In the show — which is reportedly co-produced by Columbian State TV and is titled Siempre Bruja outside of the U.S. — is about a "time-traveling witch from the 17th century" who "escapes death and finds herself in modern day Cartagena."
Many have taken issue with certain plot-points, however, such as one where the main character, a black woman, is in love with the son of a white slave-owner.
To save the love of her life and avoid being burned at the stake, a 19-year-old witch transports herself from 1646 to present-day Colombia where she must hide from the forces of evil & figure out how to fix her past. Siempre Bruja / Always A Witch premieres this Friday! pic.twitter.com/Vep3yWIUTV— See What's Next (@seewhatsnext) January 29, 2019
"Carmen in the future is like the cutest thing ever and her growth as a witch in present day is really something. It's a really good show and it's sad to see that people aren't giving it a chance. I do have to agree that the slave/owner storyline is played out...," one fan commented.
"I started Siempre Bruja on Netflix. I don't love the narrative of Carmen being in love with the slavemasters' son, but maybe she'll revolt? Watch it in the original Spanish with subtitles if U need them. More viewers = more new shows [with] Afro-Colombian stars & more Black women," someone else tweeted.
Watching Siempre Bruja— Kaitlyn Greenidge (@surlybassey) February 2, 2019
Me: what?! they're giving her a white, slaveholding boo who she makes eyes at while literally on the auction block??
Charlie: Kaitlyn, this is a Netflix and Columbian state tv-produced telenovela why are you expecting this to do better?
"Disappointed, I was going to give it a go, but now forget it. Too often in dramatisations of Colonisation, humanise the colonisers at the expense of those who are oppressed, This is supposed to make the character noble instead of pathetic," another Twitter user said.
"I was excited about Siempre Bruja but simultaneously skeptical. It was very obvious from the trailer that black latinx folks weren't behind it.

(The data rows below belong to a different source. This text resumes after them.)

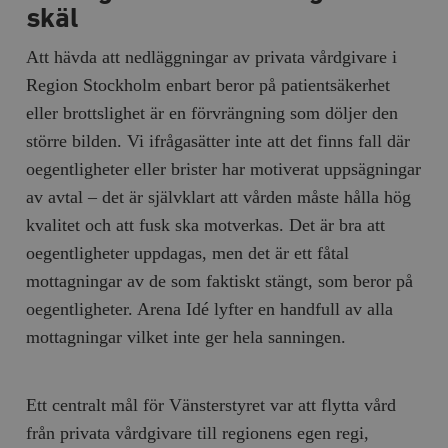
skäl
Att hävda att nedläggningar av privata vårdgivare i
Region Stockholm enbart beror på patientsäkerhet
eller brottslighet är en förvrängning som döljer den
större bilden. Vi ifrågasätter inte att det finns fall där
oegentligheter eller brister har motiverat uppsägningar
av avtal – det är självklart att vården måste hålla hög
kvalitet och att fusk ska motverkas. Det är bra att
oegentligheter uppdagas, men det är ett fåtal
mottagningar av de som faktiskt stängt, som beror på
oegentligheter. Arena Idé lyfter en handfull av alla
mottagningar vilket inte ger hela sanningen.
Ett centralt mål för Vänsterstyret var att flytta vård
från privata vårdgivare till regionens egen regi,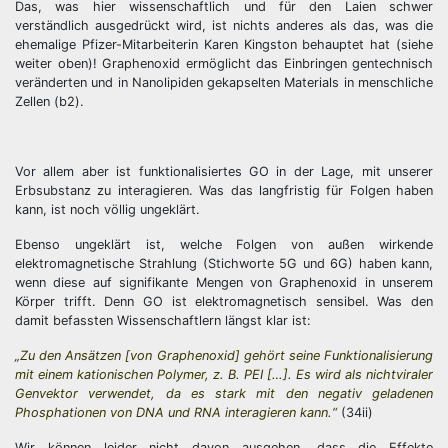
Das, was hier wissenschaftlich und für den Laien schwer
verständlich ausgedrückt wird, ist nichts anderes als das, was die
ehemalige Pfizer-Mitarbeiterin Karen Kingston behauptet hat (siehe
weiter oben)! Graphenoxid ermöglicht das Einbringen gentechnisch
veränderten und in Nanolipiden gekapselten Materials in menschliche
Zellen (b2).
Vor allem aber ist funktionalisiertes GO in der Lage, mit unserer
Erbsubstanz zu interagieren. Was das langfristig für Folgen haben
kann, ist noch völlig ungeklärt.
Ebenso ungeklärt ist, welche Folgen von außen wirkende
elektromagnetische Strahlung (Stichworte 5G und 6G) haben kann,
wenn diese auf signifikante Mengen von Graphenoxid in unserem
Körper trifft. Denn GO ist elektromagnetisch sensibel. Was den
damit befassten Wissenschaftlern längst klar ist:
„Zu den Ansätzen [von Graphenoxid] gehört seine Funktionalisierung
mit einem kationischen Polymer, z. B. PEI […]. Es wird als nichtviraler
Genvektor verwendet, da es stark mit den negativ geladenen
Phosphationen von DNA und RNA interagieren kann.“
(34ii)
Wir können leider nicht davon ausgehen, dass die Effekte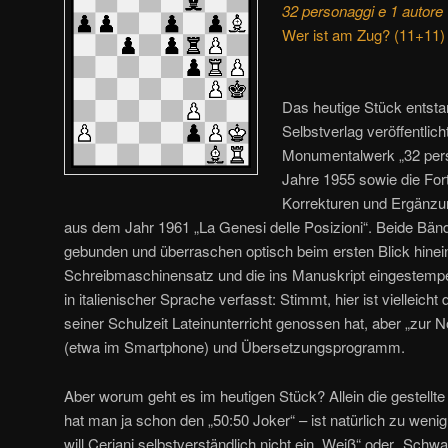
32 personaggi e 1 autore
Wer ist am Zug? (11+11)
Das heutige Stück entst
Selbstverlag veröffentlic
Monumentalwerk „32 pers
Jahre 1955 sowie die For
Korrekturen und Ergänzu
aus dem Jahr 1961 „La Genesi delle Posizioni“. Beide Bän
gebunden und überraschen optisch beim ersten Blick hinein
Schreibmaschinensatz und die ins Manuskript eingestempe
in italienischer Sprache verfasst: Stimmt, hier ist vielleicht d
seiner Schulzeit Lateinunterricht genossen hat, aber „zur 
(etwa im Smartphone) und Übersetzungsprogramm.
Aber worum geht es im heutigen Stück? Allein die gestellte
hat man ja schon den „50:50 Joker“ – ist natürlich zu weni
will Ceriani selbstverständlich nicht ein „Weiß“ oder „Schw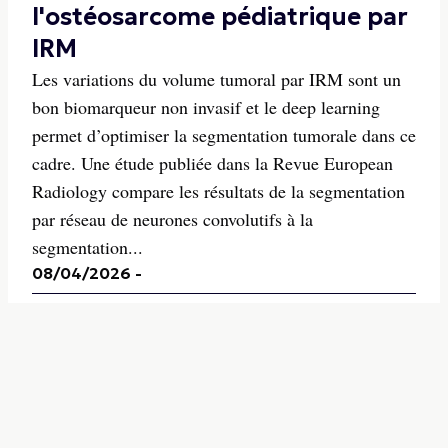
l'ostéosarcome pédiatrique par
IRM
Les variations du volume tumoral par IRM sont un
bon biomarqueur non invasif et le deep learning
permet d’optimiser la segmentation tumorale dans ce
cadre. Une étude publiée dans la Revue European
Radiology compare les résultats de la segmentation
par réseau de neurones convolutifs à la
segmentation...
08/04/2026
-
Imagerie Ostéo-Articulaire
Évaluation quantitative de
métastase osseuse améliorée
grâce à l'empreinte par
résonance magnétique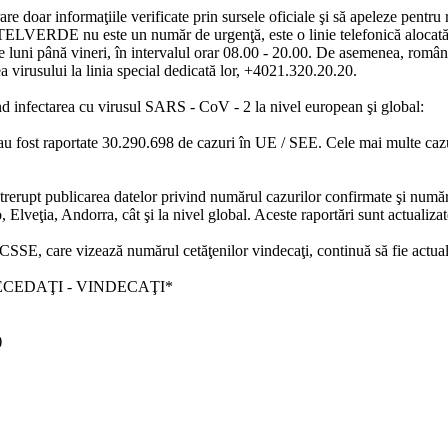
re doar informaţiile verificate prin sursele oficiale şi să apeleze pentru 
RDE nu este un număr de urgenţă, este o linie telefonică alocată str
e luni până vineri, în intervalul orar 08.00 - 20.00. De asemenea, românii 
a virusului la linia special dedicată lor, +4021.320.20.20.
nd infectarea cu virusul SARS - CoV - 2 la nivel european şi global:
, au fost raportate 30.290.698 de cazuri în UE / SEE. Cele mai multe cazuri
rupt publicarea datelor privind numărul cazurilor confirmate şi numărul
veţia, Andorra, cât şi la nivel global. Aceste raportări sunt actualiza
SSE, care vizează numărul cetăţenilor vindecaţi, continuă să fie actuali
ECEDAŢI - VINDECAŢI*
)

Plus white/mestizo latinx are some of the last folks i'd ever want to see write a story about slavery OR brujeria," a fourth person stated.
I’m at the beginning of episode three so hopefully things change but Carmen is now living in a timeline where she’s free from slavery but she’s so desperate to go back to time where she was a slave? pic.twitter.com/wR0QDo3bRX— Candyce✨ (@tantalizngwords) February 2, 2019
Netflix does not yet appear to have commented on the budding controversy surrounding the new series.